Gather up your fabric painting supplies. You’ll want paint, some brushes, something to lay out to protect the table, and some type of fabric to paint. Use a cleared surface so you can spread your fabric out nice and flat as you paint.
Fabric Painting Basics
When it comes to painting fabric, you have a few paint options. You can use acrylic or all surface paint and mix it with a tintable fabric medium in order to make it washable. If you don’t care about the item surviving the wash, you can just use plain acrylic. You can purchase pre-mixed fabric paint or use fabric paint pens or paint markers. You’ll probably need to head to a craft store to find any of these items.
Because there are so many options, it’s best to really read the back of the bottle and see if the type of paint you’re buying is recommended for the project you’re tackling. If you’re going to stamp tea towels, it’s probably best to avoid puffed fabric paints. If you want to paint jeans, using a tintable fabric medium might be the way to go.
If you really want to start from scratch, you can work with DIY paint. One method is to dilute regular paint with three parts water for each part of paint. Dampening the fabric with a spray bottle and working in small areas can help you get the best results. It's also a good idea to use a sanding sponge to evenly spread the layers of your paint.
First, prewash whatever you want to paint. This is an important step because you’re likely painting something that will shrink after the first wash. If it shrinks post paint job, whatever you paint will likely warp.

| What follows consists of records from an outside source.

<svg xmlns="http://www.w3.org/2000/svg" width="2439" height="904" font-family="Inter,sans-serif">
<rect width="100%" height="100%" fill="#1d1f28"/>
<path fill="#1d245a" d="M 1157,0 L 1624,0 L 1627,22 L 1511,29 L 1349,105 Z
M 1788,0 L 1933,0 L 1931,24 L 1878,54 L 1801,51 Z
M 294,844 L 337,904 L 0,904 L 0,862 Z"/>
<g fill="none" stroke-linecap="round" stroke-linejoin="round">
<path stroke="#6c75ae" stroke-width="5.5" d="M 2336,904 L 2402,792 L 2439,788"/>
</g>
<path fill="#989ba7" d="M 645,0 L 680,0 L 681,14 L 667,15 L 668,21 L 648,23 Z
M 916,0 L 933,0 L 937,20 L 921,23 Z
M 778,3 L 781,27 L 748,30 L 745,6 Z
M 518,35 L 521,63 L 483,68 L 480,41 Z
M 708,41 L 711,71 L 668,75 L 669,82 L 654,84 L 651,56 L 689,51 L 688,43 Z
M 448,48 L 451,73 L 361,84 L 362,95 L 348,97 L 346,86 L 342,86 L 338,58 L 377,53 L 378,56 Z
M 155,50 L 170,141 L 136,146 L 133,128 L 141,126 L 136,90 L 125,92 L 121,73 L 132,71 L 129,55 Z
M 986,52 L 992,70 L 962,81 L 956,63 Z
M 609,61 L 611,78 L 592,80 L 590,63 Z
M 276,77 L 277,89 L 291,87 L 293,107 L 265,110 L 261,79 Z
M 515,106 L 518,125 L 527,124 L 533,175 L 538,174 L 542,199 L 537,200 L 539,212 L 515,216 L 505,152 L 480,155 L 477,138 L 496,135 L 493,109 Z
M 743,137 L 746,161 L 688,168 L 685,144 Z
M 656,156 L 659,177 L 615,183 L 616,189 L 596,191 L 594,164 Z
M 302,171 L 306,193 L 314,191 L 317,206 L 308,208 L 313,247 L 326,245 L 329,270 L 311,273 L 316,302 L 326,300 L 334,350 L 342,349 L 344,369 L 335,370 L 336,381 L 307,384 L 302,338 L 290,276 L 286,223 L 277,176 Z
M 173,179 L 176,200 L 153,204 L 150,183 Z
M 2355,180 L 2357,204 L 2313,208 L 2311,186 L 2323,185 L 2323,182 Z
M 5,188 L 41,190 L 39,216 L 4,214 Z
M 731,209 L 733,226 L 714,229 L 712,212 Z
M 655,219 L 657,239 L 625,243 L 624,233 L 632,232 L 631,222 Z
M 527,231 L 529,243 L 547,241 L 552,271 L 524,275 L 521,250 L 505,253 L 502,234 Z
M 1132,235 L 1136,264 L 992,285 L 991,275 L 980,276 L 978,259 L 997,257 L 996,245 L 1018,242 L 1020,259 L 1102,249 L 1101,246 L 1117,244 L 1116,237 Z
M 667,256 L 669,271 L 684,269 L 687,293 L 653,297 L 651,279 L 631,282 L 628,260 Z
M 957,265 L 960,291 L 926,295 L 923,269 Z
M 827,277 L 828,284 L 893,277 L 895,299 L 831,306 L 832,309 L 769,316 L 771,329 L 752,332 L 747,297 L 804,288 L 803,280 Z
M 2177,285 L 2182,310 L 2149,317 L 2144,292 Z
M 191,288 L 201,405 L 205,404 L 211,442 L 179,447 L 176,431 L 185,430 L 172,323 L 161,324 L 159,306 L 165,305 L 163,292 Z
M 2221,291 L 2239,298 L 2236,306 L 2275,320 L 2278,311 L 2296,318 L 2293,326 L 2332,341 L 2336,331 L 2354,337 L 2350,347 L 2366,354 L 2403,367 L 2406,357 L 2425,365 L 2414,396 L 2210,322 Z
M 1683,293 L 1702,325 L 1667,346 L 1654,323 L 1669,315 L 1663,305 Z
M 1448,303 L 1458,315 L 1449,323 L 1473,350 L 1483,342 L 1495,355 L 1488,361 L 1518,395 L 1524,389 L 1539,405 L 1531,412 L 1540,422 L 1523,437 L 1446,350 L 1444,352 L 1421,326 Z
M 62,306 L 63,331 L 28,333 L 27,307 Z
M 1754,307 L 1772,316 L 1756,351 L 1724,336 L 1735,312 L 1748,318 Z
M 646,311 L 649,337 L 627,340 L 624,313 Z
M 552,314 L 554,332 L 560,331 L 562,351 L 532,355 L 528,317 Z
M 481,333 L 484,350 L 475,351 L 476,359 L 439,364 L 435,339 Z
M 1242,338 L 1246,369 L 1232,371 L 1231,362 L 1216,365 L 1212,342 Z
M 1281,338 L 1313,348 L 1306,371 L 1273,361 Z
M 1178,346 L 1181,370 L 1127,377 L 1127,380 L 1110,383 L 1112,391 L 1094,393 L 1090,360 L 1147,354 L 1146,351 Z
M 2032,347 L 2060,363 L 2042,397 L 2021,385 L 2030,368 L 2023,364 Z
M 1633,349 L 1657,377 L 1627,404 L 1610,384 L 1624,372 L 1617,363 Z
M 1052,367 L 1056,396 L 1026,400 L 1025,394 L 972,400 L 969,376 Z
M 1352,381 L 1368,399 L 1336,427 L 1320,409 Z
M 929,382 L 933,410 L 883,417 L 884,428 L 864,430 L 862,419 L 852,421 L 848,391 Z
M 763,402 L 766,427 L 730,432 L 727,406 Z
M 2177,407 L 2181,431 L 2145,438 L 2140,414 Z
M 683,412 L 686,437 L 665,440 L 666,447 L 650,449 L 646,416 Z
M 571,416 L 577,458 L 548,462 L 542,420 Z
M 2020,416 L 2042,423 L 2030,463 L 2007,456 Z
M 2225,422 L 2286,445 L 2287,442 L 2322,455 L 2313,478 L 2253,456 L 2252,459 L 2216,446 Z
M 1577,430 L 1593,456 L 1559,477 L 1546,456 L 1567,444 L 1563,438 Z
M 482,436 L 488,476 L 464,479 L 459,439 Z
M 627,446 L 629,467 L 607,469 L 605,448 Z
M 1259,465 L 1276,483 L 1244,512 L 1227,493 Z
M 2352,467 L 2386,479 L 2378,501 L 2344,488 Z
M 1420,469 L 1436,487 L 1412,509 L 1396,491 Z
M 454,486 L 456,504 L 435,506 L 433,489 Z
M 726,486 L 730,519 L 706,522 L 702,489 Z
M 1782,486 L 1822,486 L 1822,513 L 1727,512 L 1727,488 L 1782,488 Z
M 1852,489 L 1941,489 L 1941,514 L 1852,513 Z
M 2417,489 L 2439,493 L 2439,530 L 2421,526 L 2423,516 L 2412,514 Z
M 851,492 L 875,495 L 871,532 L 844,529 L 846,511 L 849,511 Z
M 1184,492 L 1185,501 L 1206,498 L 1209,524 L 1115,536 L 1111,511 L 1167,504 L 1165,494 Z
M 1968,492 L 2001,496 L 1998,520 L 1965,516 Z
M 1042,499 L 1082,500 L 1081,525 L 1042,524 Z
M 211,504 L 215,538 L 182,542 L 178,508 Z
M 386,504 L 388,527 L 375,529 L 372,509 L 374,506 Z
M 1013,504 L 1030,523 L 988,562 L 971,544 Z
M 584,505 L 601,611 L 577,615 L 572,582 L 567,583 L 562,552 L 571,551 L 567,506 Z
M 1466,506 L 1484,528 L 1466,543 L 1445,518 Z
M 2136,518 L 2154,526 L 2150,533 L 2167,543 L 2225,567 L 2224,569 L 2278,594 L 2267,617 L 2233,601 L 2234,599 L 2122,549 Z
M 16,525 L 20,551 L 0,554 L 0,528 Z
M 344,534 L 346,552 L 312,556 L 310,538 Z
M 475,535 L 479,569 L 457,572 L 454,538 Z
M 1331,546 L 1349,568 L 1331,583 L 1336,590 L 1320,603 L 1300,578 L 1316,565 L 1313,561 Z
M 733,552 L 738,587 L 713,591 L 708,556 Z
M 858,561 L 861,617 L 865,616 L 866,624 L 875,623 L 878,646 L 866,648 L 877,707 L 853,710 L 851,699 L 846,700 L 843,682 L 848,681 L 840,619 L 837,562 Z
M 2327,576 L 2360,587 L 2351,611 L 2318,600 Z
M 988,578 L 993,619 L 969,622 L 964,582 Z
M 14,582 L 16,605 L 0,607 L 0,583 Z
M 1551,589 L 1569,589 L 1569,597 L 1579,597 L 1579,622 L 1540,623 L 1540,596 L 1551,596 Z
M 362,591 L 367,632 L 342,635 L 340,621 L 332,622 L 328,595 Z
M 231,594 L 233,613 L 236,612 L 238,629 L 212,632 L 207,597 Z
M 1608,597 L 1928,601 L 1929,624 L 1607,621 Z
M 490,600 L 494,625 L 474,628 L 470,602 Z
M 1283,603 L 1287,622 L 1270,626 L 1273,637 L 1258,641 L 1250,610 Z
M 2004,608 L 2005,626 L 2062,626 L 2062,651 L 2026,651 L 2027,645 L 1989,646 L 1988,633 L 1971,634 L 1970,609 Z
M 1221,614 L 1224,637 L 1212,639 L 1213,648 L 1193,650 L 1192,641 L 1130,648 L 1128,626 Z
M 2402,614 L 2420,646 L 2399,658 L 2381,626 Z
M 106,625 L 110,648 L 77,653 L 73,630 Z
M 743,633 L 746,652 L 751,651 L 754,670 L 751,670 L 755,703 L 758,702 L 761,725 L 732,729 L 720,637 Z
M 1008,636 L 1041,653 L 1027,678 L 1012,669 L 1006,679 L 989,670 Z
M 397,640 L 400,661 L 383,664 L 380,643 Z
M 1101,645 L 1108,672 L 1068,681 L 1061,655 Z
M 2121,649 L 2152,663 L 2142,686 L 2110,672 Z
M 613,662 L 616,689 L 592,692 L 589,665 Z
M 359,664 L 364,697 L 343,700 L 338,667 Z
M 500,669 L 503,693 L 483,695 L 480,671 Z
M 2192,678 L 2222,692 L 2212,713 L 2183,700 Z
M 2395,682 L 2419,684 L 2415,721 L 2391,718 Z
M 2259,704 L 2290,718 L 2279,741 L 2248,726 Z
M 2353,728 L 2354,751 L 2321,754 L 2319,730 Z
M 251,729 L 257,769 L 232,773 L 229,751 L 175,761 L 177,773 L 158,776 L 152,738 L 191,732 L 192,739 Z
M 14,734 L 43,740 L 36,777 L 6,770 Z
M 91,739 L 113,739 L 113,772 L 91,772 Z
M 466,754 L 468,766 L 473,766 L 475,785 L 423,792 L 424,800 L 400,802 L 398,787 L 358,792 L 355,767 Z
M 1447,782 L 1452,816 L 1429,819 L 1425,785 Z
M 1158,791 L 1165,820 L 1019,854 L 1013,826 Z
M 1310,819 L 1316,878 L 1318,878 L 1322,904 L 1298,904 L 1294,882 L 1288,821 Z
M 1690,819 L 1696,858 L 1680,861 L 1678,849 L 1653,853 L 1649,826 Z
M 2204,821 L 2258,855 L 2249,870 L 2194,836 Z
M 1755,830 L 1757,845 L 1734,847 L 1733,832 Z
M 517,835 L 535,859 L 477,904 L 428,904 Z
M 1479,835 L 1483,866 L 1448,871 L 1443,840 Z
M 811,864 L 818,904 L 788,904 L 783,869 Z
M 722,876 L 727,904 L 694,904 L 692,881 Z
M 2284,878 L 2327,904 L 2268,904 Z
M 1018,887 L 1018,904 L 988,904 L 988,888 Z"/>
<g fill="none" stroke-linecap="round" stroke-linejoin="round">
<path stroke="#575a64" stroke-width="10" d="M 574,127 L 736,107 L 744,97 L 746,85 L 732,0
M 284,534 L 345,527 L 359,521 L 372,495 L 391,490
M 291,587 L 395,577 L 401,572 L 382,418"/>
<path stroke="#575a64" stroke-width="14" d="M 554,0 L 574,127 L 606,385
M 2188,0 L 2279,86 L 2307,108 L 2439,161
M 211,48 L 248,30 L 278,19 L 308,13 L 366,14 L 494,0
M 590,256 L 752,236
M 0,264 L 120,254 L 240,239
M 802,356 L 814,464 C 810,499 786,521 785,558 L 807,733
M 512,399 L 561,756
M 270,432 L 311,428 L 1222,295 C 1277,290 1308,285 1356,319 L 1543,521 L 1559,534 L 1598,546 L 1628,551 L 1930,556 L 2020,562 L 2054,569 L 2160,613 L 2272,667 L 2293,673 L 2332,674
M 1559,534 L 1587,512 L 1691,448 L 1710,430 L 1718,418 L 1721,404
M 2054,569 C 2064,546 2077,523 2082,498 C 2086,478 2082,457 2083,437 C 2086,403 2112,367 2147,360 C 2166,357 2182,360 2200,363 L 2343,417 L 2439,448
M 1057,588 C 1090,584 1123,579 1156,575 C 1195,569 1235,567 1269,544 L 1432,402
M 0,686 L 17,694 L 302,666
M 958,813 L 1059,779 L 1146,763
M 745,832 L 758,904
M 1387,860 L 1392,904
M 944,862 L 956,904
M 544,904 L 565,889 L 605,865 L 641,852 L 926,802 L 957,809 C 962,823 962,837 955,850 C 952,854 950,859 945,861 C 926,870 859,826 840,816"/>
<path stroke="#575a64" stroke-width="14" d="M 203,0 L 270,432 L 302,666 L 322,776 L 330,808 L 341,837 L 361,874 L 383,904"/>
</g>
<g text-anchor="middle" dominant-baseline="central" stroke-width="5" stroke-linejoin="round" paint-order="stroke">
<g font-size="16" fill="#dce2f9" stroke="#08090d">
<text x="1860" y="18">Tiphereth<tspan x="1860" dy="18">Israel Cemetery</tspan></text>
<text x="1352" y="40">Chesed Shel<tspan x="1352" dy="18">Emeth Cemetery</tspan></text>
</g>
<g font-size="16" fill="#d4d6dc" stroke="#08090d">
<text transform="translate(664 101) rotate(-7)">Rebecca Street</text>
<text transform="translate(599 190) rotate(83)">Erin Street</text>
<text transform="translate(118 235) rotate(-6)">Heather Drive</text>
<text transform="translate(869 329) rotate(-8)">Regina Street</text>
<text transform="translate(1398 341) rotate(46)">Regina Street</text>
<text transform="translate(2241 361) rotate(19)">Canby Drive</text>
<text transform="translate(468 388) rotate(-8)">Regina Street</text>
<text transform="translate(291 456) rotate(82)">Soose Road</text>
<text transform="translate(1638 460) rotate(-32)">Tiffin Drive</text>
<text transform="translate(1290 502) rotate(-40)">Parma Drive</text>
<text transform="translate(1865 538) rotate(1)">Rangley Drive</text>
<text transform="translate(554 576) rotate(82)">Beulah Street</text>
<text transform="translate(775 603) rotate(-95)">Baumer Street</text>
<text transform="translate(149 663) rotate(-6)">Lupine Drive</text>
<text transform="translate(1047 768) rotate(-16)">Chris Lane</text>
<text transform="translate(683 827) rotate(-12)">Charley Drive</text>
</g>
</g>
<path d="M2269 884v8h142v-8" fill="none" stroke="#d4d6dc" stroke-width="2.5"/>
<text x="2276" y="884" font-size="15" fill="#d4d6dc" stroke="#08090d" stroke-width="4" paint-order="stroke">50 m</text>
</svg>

After you’ve washed and dried (and possibly ironed) your fabric, sketch out your design. Unless you’re going full freehand, you can use things like disappearing fabric markers to mark up your fabric, or a good old fashioned pencil. You can use something like an embroidery hoop to stretch and tighten the fabric to paint on, or you can use something like painter's tape to section off a portion of the fabric and create clean, sharp lines.

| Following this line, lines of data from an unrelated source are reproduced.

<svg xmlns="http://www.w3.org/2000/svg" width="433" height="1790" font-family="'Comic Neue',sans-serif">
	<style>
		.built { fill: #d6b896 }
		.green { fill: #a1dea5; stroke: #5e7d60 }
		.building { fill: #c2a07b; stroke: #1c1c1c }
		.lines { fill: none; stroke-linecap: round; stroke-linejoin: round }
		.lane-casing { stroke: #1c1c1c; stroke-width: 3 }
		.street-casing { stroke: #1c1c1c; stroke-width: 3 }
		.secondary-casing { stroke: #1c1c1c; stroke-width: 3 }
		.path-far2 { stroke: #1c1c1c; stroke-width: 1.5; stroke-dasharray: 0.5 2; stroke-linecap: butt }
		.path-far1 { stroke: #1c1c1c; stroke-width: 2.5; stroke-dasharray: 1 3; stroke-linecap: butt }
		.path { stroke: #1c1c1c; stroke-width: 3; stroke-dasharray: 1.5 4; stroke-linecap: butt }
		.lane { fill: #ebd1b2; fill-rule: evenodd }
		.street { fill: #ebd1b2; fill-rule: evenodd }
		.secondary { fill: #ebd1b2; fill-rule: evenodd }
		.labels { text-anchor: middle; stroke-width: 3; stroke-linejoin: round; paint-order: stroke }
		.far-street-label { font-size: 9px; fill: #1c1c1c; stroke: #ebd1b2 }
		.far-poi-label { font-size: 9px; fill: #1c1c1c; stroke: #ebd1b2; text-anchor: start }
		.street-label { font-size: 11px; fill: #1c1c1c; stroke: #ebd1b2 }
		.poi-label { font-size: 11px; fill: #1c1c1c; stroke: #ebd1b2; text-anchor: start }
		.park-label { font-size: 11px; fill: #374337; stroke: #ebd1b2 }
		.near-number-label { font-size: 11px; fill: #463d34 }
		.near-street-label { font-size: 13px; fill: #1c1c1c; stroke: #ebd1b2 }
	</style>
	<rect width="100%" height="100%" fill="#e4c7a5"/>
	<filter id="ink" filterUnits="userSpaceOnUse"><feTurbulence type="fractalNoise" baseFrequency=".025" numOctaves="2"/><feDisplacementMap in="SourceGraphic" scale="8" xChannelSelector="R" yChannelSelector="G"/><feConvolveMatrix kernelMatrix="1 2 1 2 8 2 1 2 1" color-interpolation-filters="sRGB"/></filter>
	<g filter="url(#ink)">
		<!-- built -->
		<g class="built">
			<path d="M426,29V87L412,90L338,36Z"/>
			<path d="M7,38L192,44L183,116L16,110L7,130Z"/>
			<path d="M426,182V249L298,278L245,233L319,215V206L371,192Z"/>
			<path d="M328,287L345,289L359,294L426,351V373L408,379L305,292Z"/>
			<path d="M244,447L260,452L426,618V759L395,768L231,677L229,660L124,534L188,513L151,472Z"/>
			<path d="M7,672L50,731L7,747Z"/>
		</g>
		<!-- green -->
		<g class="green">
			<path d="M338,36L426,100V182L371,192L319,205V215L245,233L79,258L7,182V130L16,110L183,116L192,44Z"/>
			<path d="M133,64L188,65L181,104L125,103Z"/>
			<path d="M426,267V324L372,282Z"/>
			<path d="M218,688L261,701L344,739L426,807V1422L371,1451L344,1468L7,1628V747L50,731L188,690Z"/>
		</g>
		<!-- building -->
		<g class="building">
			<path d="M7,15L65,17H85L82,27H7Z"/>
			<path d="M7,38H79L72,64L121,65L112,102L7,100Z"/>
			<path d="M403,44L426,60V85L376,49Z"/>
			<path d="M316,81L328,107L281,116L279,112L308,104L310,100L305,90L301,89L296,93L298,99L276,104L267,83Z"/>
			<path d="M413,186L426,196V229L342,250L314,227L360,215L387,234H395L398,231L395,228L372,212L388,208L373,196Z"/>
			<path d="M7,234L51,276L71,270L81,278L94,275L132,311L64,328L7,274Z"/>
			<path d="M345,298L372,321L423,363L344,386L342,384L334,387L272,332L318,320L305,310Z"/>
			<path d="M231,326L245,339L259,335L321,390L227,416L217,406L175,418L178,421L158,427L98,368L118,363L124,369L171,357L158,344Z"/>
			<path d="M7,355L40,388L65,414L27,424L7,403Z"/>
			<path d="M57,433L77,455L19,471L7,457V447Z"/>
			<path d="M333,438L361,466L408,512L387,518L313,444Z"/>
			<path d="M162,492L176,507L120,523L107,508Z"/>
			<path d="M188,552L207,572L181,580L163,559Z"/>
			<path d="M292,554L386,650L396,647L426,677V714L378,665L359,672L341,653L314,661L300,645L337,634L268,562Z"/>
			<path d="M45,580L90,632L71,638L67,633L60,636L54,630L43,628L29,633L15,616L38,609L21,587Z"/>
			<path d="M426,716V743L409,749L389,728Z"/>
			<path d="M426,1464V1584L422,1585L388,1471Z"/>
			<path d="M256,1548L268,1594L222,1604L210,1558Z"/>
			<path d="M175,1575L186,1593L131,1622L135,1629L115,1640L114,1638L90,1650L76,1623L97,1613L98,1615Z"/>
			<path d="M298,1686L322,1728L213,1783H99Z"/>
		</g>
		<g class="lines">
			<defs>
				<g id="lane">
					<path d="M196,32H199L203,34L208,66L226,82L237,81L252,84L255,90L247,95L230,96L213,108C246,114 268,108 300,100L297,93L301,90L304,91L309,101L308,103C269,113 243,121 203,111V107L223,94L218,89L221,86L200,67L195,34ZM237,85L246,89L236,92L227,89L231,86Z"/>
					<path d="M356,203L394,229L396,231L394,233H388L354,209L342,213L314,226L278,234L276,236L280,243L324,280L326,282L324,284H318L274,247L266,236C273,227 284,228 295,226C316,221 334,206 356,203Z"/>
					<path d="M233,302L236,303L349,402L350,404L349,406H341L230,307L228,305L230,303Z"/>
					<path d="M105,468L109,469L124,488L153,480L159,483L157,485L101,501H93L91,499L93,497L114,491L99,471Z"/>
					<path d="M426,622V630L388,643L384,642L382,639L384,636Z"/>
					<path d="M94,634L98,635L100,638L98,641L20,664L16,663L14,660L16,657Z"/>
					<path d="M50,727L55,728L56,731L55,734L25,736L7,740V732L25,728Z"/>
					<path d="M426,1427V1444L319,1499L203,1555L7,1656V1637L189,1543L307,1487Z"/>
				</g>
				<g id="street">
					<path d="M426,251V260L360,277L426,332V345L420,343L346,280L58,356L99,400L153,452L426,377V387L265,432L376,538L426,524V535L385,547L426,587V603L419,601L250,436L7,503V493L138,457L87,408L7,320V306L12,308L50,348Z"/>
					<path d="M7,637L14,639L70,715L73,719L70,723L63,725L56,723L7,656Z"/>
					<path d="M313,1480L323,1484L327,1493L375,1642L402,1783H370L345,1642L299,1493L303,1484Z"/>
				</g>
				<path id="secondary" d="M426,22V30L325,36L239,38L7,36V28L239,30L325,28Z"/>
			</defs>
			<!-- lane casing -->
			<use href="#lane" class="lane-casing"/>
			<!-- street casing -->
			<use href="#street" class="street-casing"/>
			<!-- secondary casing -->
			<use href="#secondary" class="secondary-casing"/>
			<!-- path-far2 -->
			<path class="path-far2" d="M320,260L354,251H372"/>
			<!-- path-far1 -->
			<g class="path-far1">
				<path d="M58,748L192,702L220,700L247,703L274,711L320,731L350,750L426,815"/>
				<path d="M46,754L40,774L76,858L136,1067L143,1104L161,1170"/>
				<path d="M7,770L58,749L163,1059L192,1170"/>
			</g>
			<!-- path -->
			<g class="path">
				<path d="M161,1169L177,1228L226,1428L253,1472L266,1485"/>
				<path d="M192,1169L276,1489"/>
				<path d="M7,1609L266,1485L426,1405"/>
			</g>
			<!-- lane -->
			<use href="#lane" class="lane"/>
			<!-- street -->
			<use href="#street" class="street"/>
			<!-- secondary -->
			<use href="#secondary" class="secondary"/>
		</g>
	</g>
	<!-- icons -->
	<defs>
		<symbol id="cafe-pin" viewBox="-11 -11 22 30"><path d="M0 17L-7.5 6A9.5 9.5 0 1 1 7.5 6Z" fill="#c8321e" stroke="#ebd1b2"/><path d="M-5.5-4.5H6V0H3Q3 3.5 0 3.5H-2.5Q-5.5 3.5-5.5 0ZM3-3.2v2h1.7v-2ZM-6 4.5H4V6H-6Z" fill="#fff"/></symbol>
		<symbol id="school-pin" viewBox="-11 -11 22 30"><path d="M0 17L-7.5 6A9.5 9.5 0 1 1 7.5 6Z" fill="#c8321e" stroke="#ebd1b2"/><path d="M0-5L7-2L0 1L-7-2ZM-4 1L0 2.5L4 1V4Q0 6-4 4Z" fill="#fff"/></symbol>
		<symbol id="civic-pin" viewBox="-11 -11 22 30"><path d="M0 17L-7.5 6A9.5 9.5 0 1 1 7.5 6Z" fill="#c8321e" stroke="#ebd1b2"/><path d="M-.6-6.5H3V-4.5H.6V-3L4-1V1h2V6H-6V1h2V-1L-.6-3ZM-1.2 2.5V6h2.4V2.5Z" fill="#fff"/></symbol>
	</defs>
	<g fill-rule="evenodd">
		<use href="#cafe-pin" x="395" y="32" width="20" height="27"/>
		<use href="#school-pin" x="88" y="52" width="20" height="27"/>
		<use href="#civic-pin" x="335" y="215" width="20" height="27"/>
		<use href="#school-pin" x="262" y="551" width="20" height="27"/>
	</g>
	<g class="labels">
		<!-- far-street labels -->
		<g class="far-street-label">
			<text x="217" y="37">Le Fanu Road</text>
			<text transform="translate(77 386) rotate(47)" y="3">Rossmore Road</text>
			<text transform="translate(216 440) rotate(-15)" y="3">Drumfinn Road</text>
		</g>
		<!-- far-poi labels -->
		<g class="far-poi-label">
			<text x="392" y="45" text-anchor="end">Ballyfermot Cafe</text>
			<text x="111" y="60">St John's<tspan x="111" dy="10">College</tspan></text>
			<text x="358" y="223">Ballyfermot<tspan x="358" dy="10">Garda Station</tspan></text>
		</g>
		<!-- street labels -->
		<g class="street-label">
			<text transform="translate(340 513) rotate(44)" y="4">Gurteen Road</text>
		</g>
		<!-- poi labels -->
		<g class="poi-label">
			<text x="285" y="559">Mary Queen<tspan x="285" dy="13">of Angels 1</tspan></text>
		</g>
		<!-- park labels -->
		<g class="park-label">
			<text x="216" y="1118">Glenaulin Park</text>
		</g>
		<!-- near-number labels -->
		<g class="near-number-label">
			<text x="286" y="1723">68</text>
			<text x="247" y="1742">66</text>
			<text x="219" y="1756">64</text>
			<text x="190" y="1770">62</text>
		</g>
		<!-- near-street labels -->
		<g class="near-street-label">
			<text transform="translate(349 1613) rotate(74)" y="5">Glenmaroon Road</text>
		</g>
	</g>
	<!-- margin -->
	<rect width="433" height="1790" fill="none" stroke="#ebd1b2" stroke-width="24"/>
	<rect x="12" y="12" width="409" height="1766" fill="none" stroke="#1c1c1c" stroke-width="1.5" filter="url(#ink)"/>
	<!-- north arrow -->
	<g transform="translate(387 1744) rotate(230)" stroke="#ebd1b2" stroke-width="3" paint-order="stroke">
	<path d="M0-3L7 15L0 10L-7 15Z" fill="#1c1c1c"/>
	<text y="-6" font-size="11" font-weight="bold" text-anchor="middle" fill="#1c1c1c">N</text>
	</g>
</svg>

If you want to paint a pattern, consider using or making your own stencils or stamps. You can also get creative and use tape and stickers to help you form a pattern, or you can just freehand a pattern and channel your inner Mattisse.
Once you’ve got your design in place, enjoy painting away. You'll need a variety of different brushes depending on what you're painting. A sponge brush would be helpful for stenciling, while traditional paintbrushes would be best for freehanding a design.
After you’ve painted your fabric, let it dry for at least twenty four hours. After that time, check to make sure there are no wet or damp areas of paint. If the item is completely dry, you'll need to set it with heat.
We recommend taking a thin flour sack towel and laying it across the top of your project and then using an iron to heat set the project. The towel protects your paint while the iron sets the paint deeper into the fabric fibers. Use the iron on medium or low and run it over the project in small circular motions for about three or four minutes.
A Word on Furniture
If the fabric you're painting happens to be furniture, the rules change a little. To paint furniture, you'll need to use chalk paint. While Annie Sloan chalk paint is considered top of the line, you can also grab perfectly great chalk paint at any craft store or home improvement store. For painting furniture, you will NOT want to make your own chalk paint.
No matter which method you use to paint, make sure to go slow and really work the paint into the fibers. It’s best to have a lot of small, light layers that are worked well into the fibers.